Whatever the use may be, prospecting starts with a casual peering into XML sources to ensure safety and smooth capturing, ingestion, processing and transformation of data prior to consumption by services. In this blog, I share some useful tools I developed in my recent project and methods to go about such tasks using Python. The full sample of python code is in link here (Google Colab Notebook) and at the bottom of this page.
2.0. How to get started?
Python and ElementTree (or ET) are powerful combination for both parsing and creating XMLs for various purposes. The xml.etree.ElementTree module in Python represents XML data in a tree form in two classes: i) ElementTree - representing the whole document and ii) Elements - a single node in the whole tree. I combined utilities of both and formulated the following steps to i) assess and evaluate XML data sources; and ii) extract data into tabular format for business use.
3.0. Step 1 - Prepare XML Parser for Evaluation Tasks
XMLPullParser function in ET is a useful function for this purpose as it does not require a blocking read to obtain the data within the XML document. Instead event based data is incrementally fed into the parser. This parser is used in following steps to traverse the XML for various types of inspections.
Step 2 - Examining the XML Content (Single Document)
Upon completion, the parser is passed into a function to traverse elements and its various nodes to view content. The function displays all the elements (tags, text, attribute and namespaces) as shown in diagram 3 below and the time taken for traversing and reading all nodes in the XML documents (using a simple custom Python timer function).
If expecting 100s or 1000s of lines, alternatively i) the contents can be dumped into a tabular CSV or parquet for quick inspection (as shown in examples in later parts of this blog); or ii) truncated to a limited number to heading and trailing elements.
Step 3 - Render the Data Instance
Next, render the data instance based on its data hierarchy. This function can be easily upgraded for graph generation or other visual representation of XML data.
Step 4 - Summary of Elements and Relevant Nodes
Last but not least a function to summarise total counts of elements to determine depth and width of the document.
Step 6 - Extracting Data for Use
If a XML source passed initial evaluation and shows great promise for the business ( Step 1 to 5), start building the necessary functions to extract data from the XMLs to the required target format. In our case, we came across many XMLs with deep structures and nested data. Some XML sources even had slightly varied schema each time (e.g. missing sub elements, etc). Our use case required the data to be flatten into a tabular form (or with nested data) before further processing. As such, we went for CSV or Parquet for the transformation as we also had an API for both in our OLAP database (e.g DuckDB).
What tools? To extract data we switched to xml.etree.ElementTree.fromstring() and Element.findall() functions to move from one element to another using a recursive function to capture all data correctly. Using this top-down approach all elements were captured with the necessary data nodes as keys and values in a dictionary structure, which at the end of the deepest structure (end of a row of data) gets appended to an array structure. When the recursive function completes traversing of all elements, the array is converted into a tabular CSV using python DataFrame.

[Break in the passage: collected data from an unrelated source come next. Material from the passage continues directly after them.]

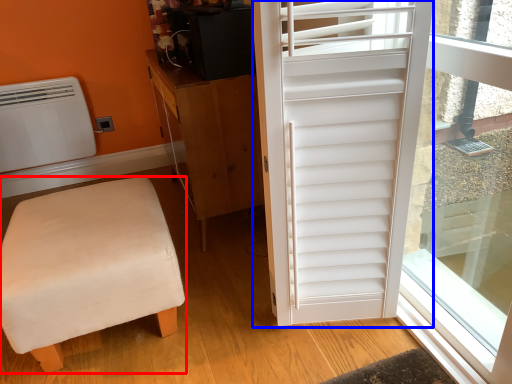
Question: Which point is further to the camera, furniture (highlighted by a red box) or door (highlighted by a blue box)?

Choices:
 (A) furniture
 (B) door

Answer: (A)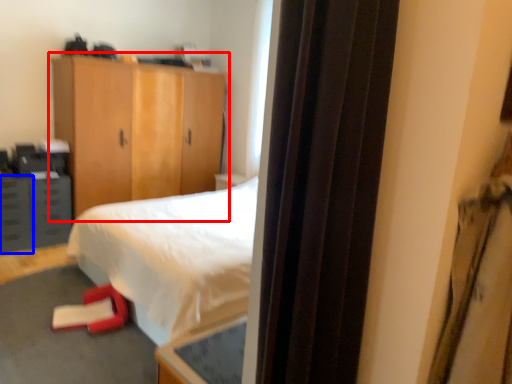
Question: Which object is further to the camera taking this photo, cupboard (highlighted by a red box) or drawer (highlighted by a blue box)?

We were not able to use the XMLPullParser here as we needed a mechanism to update the dictionary structures at the end of a complete record(row of data) and not for every element (every column). Plus we needed to maintain states for the start and end keys of the dictionary to address missing elements/data in the deep structures of some XMLs.
Conclusion - Mature Tools, Process and Best Practices
Now that builds of basic functions and tools needed for working with XMLs are ready, the business can start testing and evaluating more XML sources and its potential. This allows the tools and methods to mature, address common or recurring problems and upgrade features of each tool (e.g XML tree and sub tree clustering, custom XML validator and schema crystalliser to implement internal schema and rules, others to address bulk processing challenges etc).
Happy coding and feel free to share if you have an idea for this space!